Euphausia superba and Euphausia crystallorophias are two key species in the Ross Sea trophic web. Due to their importance, several studies focused on their spatial distribution and abundance through acoustic methods [17,18,19]. Validation clustering indices successfully identified the correct number of clusters, providing the first indication of k-means performance. Also, according to literature, Euphausia superba is most abundant than Euphausia crystallorophias; Azzali et al. (2006) [17] evidenced a value of 8.6 for the ratio between the biomass of the former and one of the latter species. By considering the \(NASC_{120}\) as an abundance index, the above-mentioned ratio according to the obtained classification is 7.9 thus comparable to the one reported in the literature. Looking at spatial distribution, according to literature [18], obtained classification also evidenced the dominance of Euphausia superba in the northern sector of the study area (Fig. 3).
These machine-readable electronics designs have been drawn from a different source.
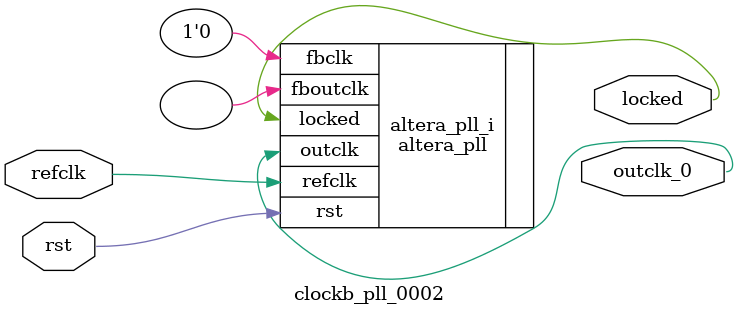
<source format=v>
`timescale 1ns/10ps
module  clockb_pll_0002(

	// interface 'refclk'
	input wire refclk,

	// interface 'reset'
	input wire rst,

	// interface 'outclk0'
	output wire outclk_0,

	// interface 'locked'
	output wire locked
);

	altera_pll #(
		.fractional_vco_multiplier("false"),
		.reference_clock_frequency("27.0 MHz"),
		.operation_mode("normal"),
		.number_of_clocks(1),
		.output_clock_frequency0("144.000000 MHz"),
		.phase_shift0("0 ps"),
		.duty_cycle0(50),
		.output_clock_frequency1("0 MHz"),
		.phase_shift1("0 ps"),
		.duty_cycle1(50),
		.output_clock_frequency2("0 MHz"),
		.phase_shift2("0 ps"),
		.duty_cycle2(50),
		.output_clock_frequency3("0 MHz"),
		.phase_shift3("0 ps"),
		.duty_cycle3(50),
		.output_clock_frequency4("0 MHz"),
		.phase_shift4("0 ps"),
		.duty_cycle4(50),
		.output_clock_frequency5("0 MHz"),
		.phase_shift5("0 ps"),
		.duty_cycle5(50),
		.output_clock_frequency6("0 MHz"),
		.phase_shift6("0 ps"),
		.duty_cycle6(50),
		.output_clock_frequency7("0 MHz"),
		.phase_shift7("0 ps"),
		.duty_cycle7(50),
		.output_clock_frequency8("0 MHz"),
		.phase_shift8("0 ps"),
		.duty_cycle8(50),
		.output_clock_frequency9("0 MHz"),
		.phase_shift9("0 ps"),
		.duty_cycle9(50),
		.output_clock_frequency10("0 MHz"),
		.phase_shift10("0 ps"),
		.duty_cycle10(50),
		.output_clock_frequency11("0 MHz"),
		.phase_shift11("0 ps"),
		.duty_cycle11(50),
		.output_clock_frequency12("0 MHz"),
		.phase_shift12("0 ps"),
		.duty_cycle12(50),
		.output_clock_frequency13("0 MHz"),
		.phase_shift13("0 ps"),
		.duty_cycle13(50),
		.output_clock_frequency14("0 MHz"),
		.phase_shift14("0 ps"),
		.duty_cycle14(50),
		.output_clock_frequency15("0 MHz"),
		.phase_shift15("0 ps"),
		.duty_cycle15(50),
		.output_clock_frequency16("0 MHz"),
		.phase_shift16("0 ps"),
		.duty_cycle16(50),
		.output_clock_frequency17("0 MHz"),
		.phase_shift17("0 ps"),
		.duty_cycle17(50),
		.pll_type("General"),
		.pll_subtype("General")
	) altera_pll_i (
		.rst	(rst),
		.outclk	({outclk_0}),
		.locked	(locked),
		.fboutclk	( ),
		.fbclk	(1'b0),
		.refclk	(refclk)
	);
endmodule


</source>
Finally, it must be considered that in terms of acoustic properties the two species evidenced a clear separation when comparing, using a scatterplot, the \(Sv_{38}\) vs \(Sv_{120}\) [19]. This separation was also confirmed by the k-means classification results (Fig. 4).

Fig. 4.
figure 4

Scatter plot of Sv_mean_38 vs Sv_mean_120 values, categorized according to clustering results (cluster 1 is black).

Due to the agreement between the information reported in the literature and the ones obtained from the classification results, the application of the k-means algorithm could be considered as a stable, fast and reliable solution to extract the main features of the two population from acoustic data, allowing the extraction of summary indices about the population status despite the lack of biological sampling.

5 Conclusions

Unsupervised classification of aggregations detected during acoustic surveys represents a useful tool in the post-processing of large acoustic dataset. In the present work, k-means clustering was able to distinguish between the two considered krill species, recognizing the correct number of clusters and providing indications about the species spatial distribution and relative abundance coherent to the ones reported in the literature. We plan to use the same methodology by employing other clustering algorithms, such as the hierarchical ones, and other cluster validation indices, to improve the consensus about the clustering solution.